*項目一覧*:
◇ ◇ ◇ ◇

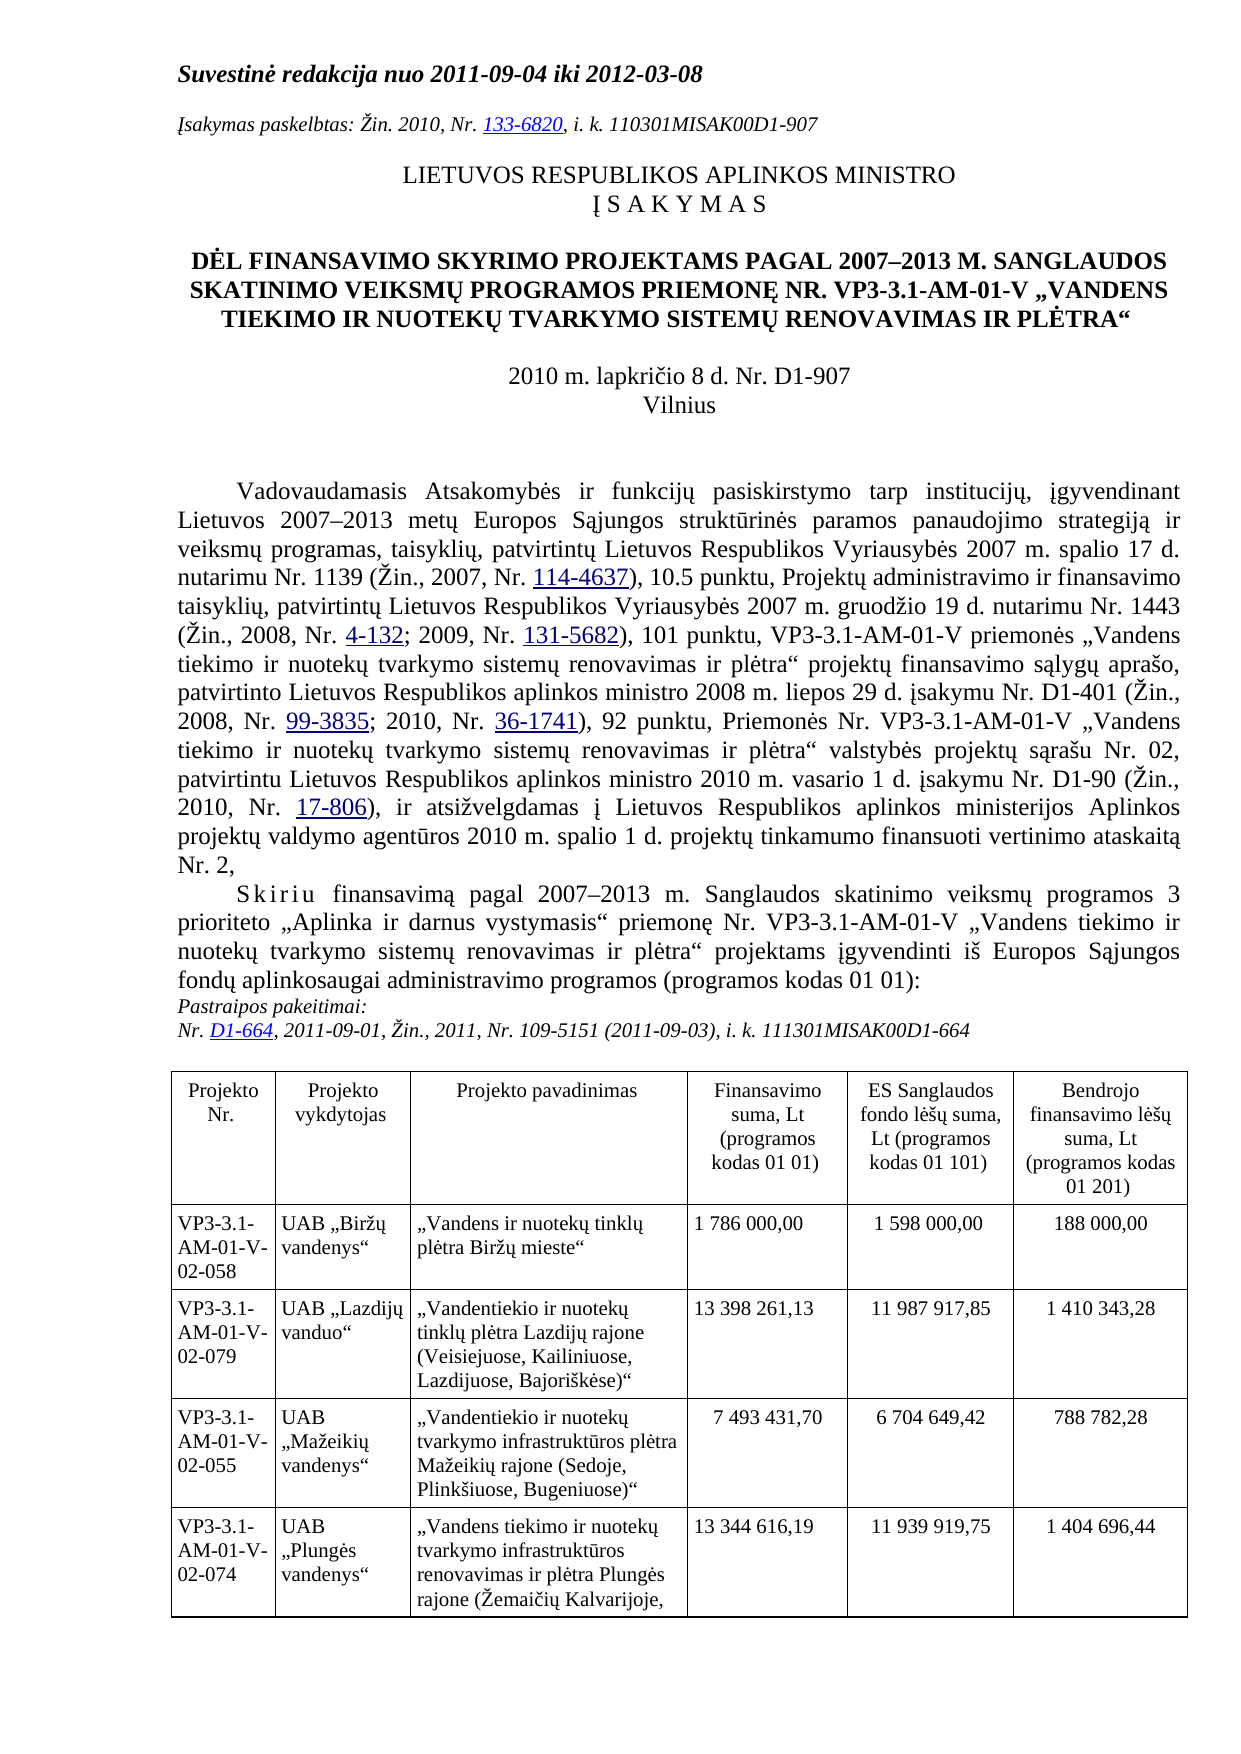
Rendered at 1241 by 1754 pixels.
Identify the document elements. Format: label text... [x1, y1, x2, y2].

table_cell 7 493 431,70 [688, 1399, 847, 1507]
table_cell VP3-3.1-AM-01-V-02-058 [172, 1205, 275, 1289]
text Suvestinė redakcija nuo 2011-09-04 iki 2012-03-08 [177, 59, 1181, 88]
text Skiriu finansavimą pagal 2007–2013 m. Sanglaudos skatinimo veiksmų programos 3 prioriteto „Aplinka ir darnus vystymasis“ priemonę Nr. VP3-3.1-AM-01-V „Vandens tiekimo ir nuotekų tvarkymo sistemų renovavimas ir plėtra“ projektams įgyvendinti iš Europos Sąjungos fondų aplinkosaugai administravimo programos (programos kodas 01 01): [177, 879, 1181, 994]
table_cell 188 000,00 [1014, 1205, 1187, 1289]
table_cell „Vandentiekio ir nuotekų tvarkymo infrastruktūros plėtra Mažeikių rajone (Sedoje, Plinkšiuose, Bugeniuose)“ [411, 1399, 687, 1507]
table_header Projekto vykdytojas [276, 1072, 410, 1204]
table_cell „Vandens tiekimo ir nuotekų tvarkymo infrastruktūros renovavimas ir plėtra Plungės rajone (Žemaičių Kalvarijoje, [411, 1508, 687, 1616]
table_cell 788 782,28 [1014, 1399, 1187, 1507]
table_cell 1 598 000,00 [848, 1205, 1013, 1289]
table_cell UAB „Biržų vandenys“ [276, 1205, 410, 1289]
text Vadovaudamasis Atsakomybės ir funkcijų pasiskirstymo tarp institucijų, įgyvendinant Lietuvos 2007–2013 metų Europos Sąjungos struktūrinės paramos panaudojimo strategiją ir veiksmų programas, taisyklių, patvirtintų Lietuvos Respublikos Vyriausybės 2007 m. spalio 17 d. nutarimu Nr. 1139 (Žin., 2007, Nr. 114-4637), 10.5 punktu, Projektų administravimo ir finansavimo taisyklių, patvirtintų Lietuvos Respublikos Vyriausybės 2007 m. gruodžio 19 d. nutarimu Nr. 1443 (Žin., 2008, Nr. 4-132; 2009, Nr. 131-5682), 101 punktu, VP3-3.1-AM-01-V priemonės „Vandens tiekimo ir nuotekų tvarkymo sistemų renovavimas ir plėtra“ projektų finansavimo sąlygų aprašo, patvirtinto Lietuvos Respublikos aplinkos ministro 2008 m. liepos 29 d. įsakymu Nr. D1-401 (Žin., 2008, Nr. 99-3835; 2010, Nr. 36-1741), 92 punktu, Priemonės Nr. VP3-3.1-AM-01-V „Vandens tiekimo ir nuotekų tvarkymo sistemų renovavimas ir plėtra“ valstybės projektų sąrašu Nr. 02, patvirtintu Lietuvos Respublikos aplinkos ministro 2010 m. vasario 1 d. įsakymu Nr. D1-90 (Žin., 2010, Nr. 17-806), ir atsižvelgdamas į Lietuvos Respublikos aplinkos ministerijos Aplinkos projektų valdymo agentūros 2010 m. spalio 1 d. projektų tinkamumo finansuoti vertinimo ataskaitą Nr. 2, [177, 476, 1181, 879]
text Pastraipos pakeitimai: [177, 994, 1181, 1018]
table_cell UAB „Mažeikių vandenys“ [276, 1399, 410, 1507]
table_header Projekto Nr. [172, 1072, 275, 1204]
table_cell VP3-3.1-AM-01-V-02-074 [172, 1508, 275, 1616]
table_cell 1 786 000,00 [688, 1205, 847, 1289]
table_cell 13 398 261,13 [688, 1290, 847, 1398]
table_cell „Vandentiekio ir nuotekų tinklų plėtra Lazdijų rajone (Veisiejuose, Kailiniuose, Lazdijuose, Bajoriškėse)“ [411, 1290, 687, 1398]
table_cell 1 404 696,44 [1014, 1508, 1187, 1616]
text Įsakymas paskelbtas: Žin. 2010, Nr. 133-6820, i. k. 110301MISAK00D1-907 [177, 112, 1181, 136]
table_cell 1 410 343,28 [1014, 1290, 1187, 1398]
text 2010 m. lapkričio 8 d. Nr. D1-907 [177, 361, 1181, 390]
table_cell 6 704 649,42 [848, 1399, 1013, 1507]
table_header Bendrojo finansavimo lėšų suma, Lt (programos kodas 01 201) [1014, 1072, 1187, 1204]
table_header ES Sanglaudos fondo lėšų suma, Lt (programos kodas 01 101) [848, 1072, 1013, 1204]
table_header Projekto pavadinimas [411, 1072, 687, 1204]
text LIETUVOS RESPUBLIKOS APLINKOS MINISTRO [177, 160, 1181, 189]
text DĖL FINANSAVIMO SKYRIMO PROJEKTAMS PAGAL 2007–2013 M. SANGLAUDOS SKATINIMO VEIKSMŲ PROGRAMOS PRIEMONĘ Nr. VP3-3.1-AM-01-V „VANDENS TIEKIMO IR NUOTEKŲ TVARKYMO SISTEMŲ RENOVAVIMAS IR PLĖTRA“ [177, 246, 1181, 332]
text Nr. D1-664, 2011-09-01, Žin., 2011, Nr. 109-5151 (2011-09-03), i. k. 111301MISAK00D1-664 [177, 1018, 1181, 1042]
text ĮSAKYMAS [177, 189, 1181, 217]
table_cell 11 939 919,75 [848, 1508, 1013, 1616]
table_header Finansavimo suma, Lt (programos kodas 01 01) [688, 1072, 847, 1204]
text Vilnius [177, 390, 1181, 419]
table_cell UAB „Lazdijų vanduo“ [276, 1290, 410, 1398]
table_cell VP3-3.1-AM-01-V-02-055 [172, 1399, 275, 1507]
table_cell 13 344 616,19 [688, 1508, 847, 1616]
table_cell VP3-3.1-AM-01-V-02-079 [172, 1290, 275, 1398]
table_cell UAB „Plungės vandenys“ [276, 1508, 410, 1616]
table_cell 11 987 917,85 [848, 1290, 1013, 1398]
table_cell „Vandens ir nuotekų tinklų plėtra Biržų mieste“ [411, 1205, 687, 1289]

◇ ◇ ◇ ◇

*課題*: 上に示したすべてのエントリーについて、各行を一字一句変えずにそのまま出力しなさい。ただし、画像は解答に含めないこと。

*解答*:
Rendered at 1241 by 1754 pixels.
Identify the document elements. Format: label text... [x1, y1, x2, y2].

table_cell 7 493 431,70 [688, 1399, 847, 1507]
table_cell VP3-3.1-AM-01-V-02-058 [172, 1205, 275, 1289]
text Suvestinė redakcija nuo 2011-09-04 iki 2012-03-08 [177, 59, 1181, 88]
text Skiriu finansavimą pagal 2007–2013 m. Sanglaudos skatinimo veiksmų programos 3 prioriteto „Aplinka ir darnus vystymasis“ priemonę Nr. VP3-3.1-AM-01-V „Vandens tiekimo ir nuotekų tvarkymo sistemų renovavimas ir plėtra“ projektams įgyvendinti iš Europos Sąjungos fondų aplinkosaugai administravimo programos (programos kodas 01 01): [177, 879, 1181, 994]
table_cell 188 000,00 [1014, 1205, 1187, 1289]
table_cell „Vandentiekio ir nuotekų tvarkymo infrastruktūros plėtra Mažeikių rajone (Sedoje, Plinkšiuose, Bugeniuose)“ [411, 1399, 687, 1507]
table_header Projekto vykdytojas [276, 1072, 410, 1204]
table_cell „Vandens tiekimo ir nuotekų tvarkymo infrastruktūros renovavimas ir plėtra Plungės rajone (Žemaičių Kalvarijoje, [411, 1508, 687, 1616]
table_cell 788 782,28 [1014, 1399, 1187, 1507]
table_cell 1 598 000,00 [848, 1205, 1013, 1289]
table_cell UAB „Biržų vandenys“ [276, 1205, 410, 1289]
text Vadovaudamasis Atsakomybės ir funkcijų pasiskirstymo tarp institucijų, įgyvendinant Lietuvos 2007–2013 metų Europos Sąjungos struktūrinės paramos panaudojimo strategiją ir veiksmų programas, taisyklių, patvirtintų Lietuvos Respublikos Vyriausybės 2007 m. spalio 17 d. nutarimu Nr. 1139 (Žin., 2007, Nr. 114-4637), 10.5 punktu, Projektų administravimo ir finansavimo taisyklių, patvirtintų Lietuvos Respublikos Vyriausybės 2007 m. gruodžio 19 d. nutarimu Nr. 1443 (Žin., 2008, Nr. 4-132; 2009, Nr. 131-5682), 101 punktu, VP3-3.1-AM-01-V priemonės „Vandens tiekimo ir nuotekų tvarkymo sistemų renovavimas ir plėtra“ projektų finansavimo sąlygų aprašo, patvirtinto Lietuvos Respublikos aplinkos ministro 2008 m. liepos 29 d. įsakymu Nr. D1-401 (Žin., 2008, Nr. 99-3835; 2010, Nr. 36-1741), 92 punktu, Priemonės Nr. VP3-3.1-AM-01-V „Vandens tiekimo ir nuotekų tvarkymo sistemų renovavimas ir plėtra“ valstybės projektų sąrašu Nr. 02, patvirtintu Lietuvos Respublikos aplinkos ministro 2010 m. vasario 1 d. įsakymu Nr. D1-90 (Žin., 2010, Nr. 17-806), ir atsižvelgdamas į Lietuvos Respublikos aplinkos ministerijos Aplinkos projektų valdymo agentūros 2010 m. spalio 1 d. projektų tinkamumo finansuoti vertinimo ataskaitą Nr. 2, [177, 476, 1181, 879]
text Pastraipos pakeitimai: [177, 994, 1181, 1018]
table_cell UAB „Mažeikių vandenys“ [276, 1399, 410, 1507]
table_header Projekto Nr. [172, 1072, 275, 1204]
table_cell VP3-3.1-AM-01-V-02-074 [172, 1508, 275, 1616]
table_cell 1 786 000,00 [688, 1205, 847, 1289]
table_cell 13 398 261,13 [688, 1290, 847, 1398]
table_cell „Vandentiekio ir nuotekų tinklų plėtra Lazdijų rajone (Veisiejuose, Kailiniuose, Lazdijuose, Bajoriškėse)“ [411, 1290, 687, 1398]
table_cell 1 404 696,44 [1014, 1508, 1187, 1616]
text Įsakymas paskelbtas: Žin. 2010, Nr. 133-6820, i. k. 110301MISAK00D1-907 [177, 112, 1181, 136]
table_cell 1 410 343,28 [1014, 1290, 1187, 1398]
text 2010 m. lapkričio 8 d. Nr. D1-907 [177, 361, 1181, 390]
table_cell 6 704 649,42 [848, 1399, 1013, 1507]
table_header Bendrojo finansavimo lėšų suma, Lt (programos kodas 01 201) [1014, 1072, 1187, 1204]
table_header ES Sanglaudos fondo lėšų suma, Lt (programos kodas 01 101) [848, 1072, 1013, 1204]
table_header Projekto pavadinimas [411, 1072, 687, 1204]
text LIETUVOS RESPUBLIKOS APLINKOS MINISTRO [177, 160, 1181, 189]
text DĖL FINANSAVIMO SKYRIMO PROJEKTAMS PAGAL 2007–2013 M. SANGLAUDOS SKATINIMO VEIKSMŲ PROGRAMOS PRIEMONĘ Nr. VP3-3.1-AM-01-V „VANDENS TIEKIMO IR NUOTEKŲ TVARKYMO SISTEMŲ RENOVAVIMAS IR PLĖTRA“ [177, 246, 1181, 332]
text Nr. D1-664, 2011-09-01, Žin., 2011, Nr. 109-5151 (2011-09-03), i. k. 111301MISAK00D1-664 [177, 1018, 1181, 1042]
text ĮSAKYMAS [177, 189, 1181, 217]
table_cell 11 939 919,75 [848, 1508, 1013, 1616]
table_header Finansavimo suma, Lt (programos kodas 01 01) [688, 1072, 847, 1204]
text Vilnius [177, 390, 1181, 419]
table_cell UAB „Lazdijų vanduo“ [276, 1290, 410, 1398]
table_cell VP3-3.1-AM-01-V-02-055 [172, 1399, 275, 1507]
table_cell 13 344 616,19 [688, 1508, 847, 1616]
table_cell VP3-3.1-AM-01-V-02-079 [172, 1290, 275, 1398]
table_cell UAB „Plungės vandenys“ [276, 1508, 410, 1616]
table_cell 11 987 917,85 [848, 1290, 1013, 1398]
table_cell „Vandens ir nuotekų tinklų plėtra Biržų mieste“ [411, 1205, 687, 1289]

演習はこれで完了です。